Par ailleurs, la réalité économique et fiscale constituée par les groupes manque de reconnaissance juridique. Il existe, en effet, des problèmes de protection des actionnaires minoritaires et des tiers, qui mériteraient d’être relevés. Nous sommes souvent consultés par des filiales françaises de groupes mondiaux auxquelles on demande de cautionner des emprunts contractés au niveau du groupe. Est-ce normal que les filiales cautionnent des emprunts du groupe, dont elles tirent la plupart du temps avantage ? C’est la problématique de l’arrêt Rozenblum en vertu duquel les flux intergroupes ne sont admis qu’à la condition qu’il existe une politique de groupe (14) : le concours apporté ne doit ni être démuni de contrepartie ou rompre l’équilibre entre les engagements respectifs des diverses sociétés concernées, ni excéder les possibilités financières de celle qui en supporte la charge.

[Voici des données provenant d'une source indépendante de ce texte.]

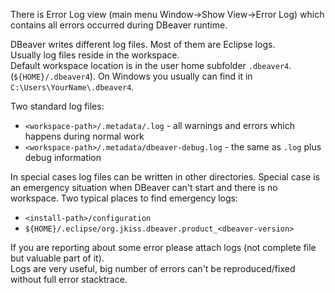 There is Error Log view (main menu Window->Show View->Error Log) which contains all errors occurred during DBeaver runtime.  

DBeaver writes different log files. Most of them are Eclipse logs.  
Usually log files reside in the workspace.  
Default workspace location is in the user home subfolder `.dbeaver4`. (`${HOME}/.dbeaver4`). On Windows you usually can find it in `C:\Users\YourName\.dbeaver4`.  

Two standard log files:
- `<workspace-path>/.metadata/.log` - all warnings and errors which happens during normal work
- `<workspace-path>/.metadata/dbeaver-debug.log` - the same as `.log` plus debug information

In special cases log files can be written in other directories. Special case is an emergency situation when DBeaver can't start and there is no workspace.
Two typical places to find emergency logs:

- `<install-path>/configuration`
- `${HOME}/.eclipse/org.jkiss.dbeaver.product_<dbeaver-version>`

If you are reporting about some error please attach logs (not complete file but valuable part of it).  
Logs are very useful, big number of errors can't be reproduced/fixed without full error stacktrace.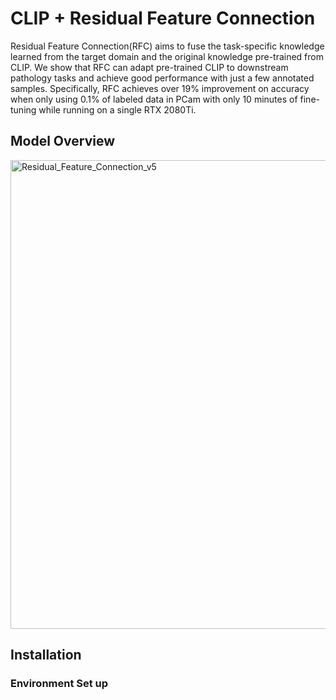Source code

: # CLIP + Residual Feature Connection

Residual Feature Connection(RFC) aims to fuse the task-specific knowledge learned from the target domain and the original knowledge pre-trained from CLIP. We show that RFC can adapt pre-trained CLIP to downstream pathology tasks and achieve good performance with just a few annotated samples. Specifically, RFC achieves over 19% improvement on accuracy when only using 0.1% of labeled data in PCam with only 10 minutes of fine-tuning while running on a single RTX 2080Ti.

## Model Overview
<img width="750" alt="Residual_Feature_Connection_v5" src="https://user-images.githubusercontent.com/40489953/213370883-ed6b540b-de66-44f2-bc66-2d88d58b4f63.png">

## Installation
### Environment Set up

Enfin, j’estime nécessaire de compléter les mesures de protection des actionnaires et des tiers, notamment en simplifiant les dispositifs existants. Un nombre grandissant d’informations doit être remis aux assemblées. Cette information est répartie entre différents documents, dont les destinataires ne sont pas toujours les mêmes. Certains documents, par exemple les annexes financières, la liste des conventions courantes, le rapport sur les stock options, le rapport du président, devraient être mieux structurés.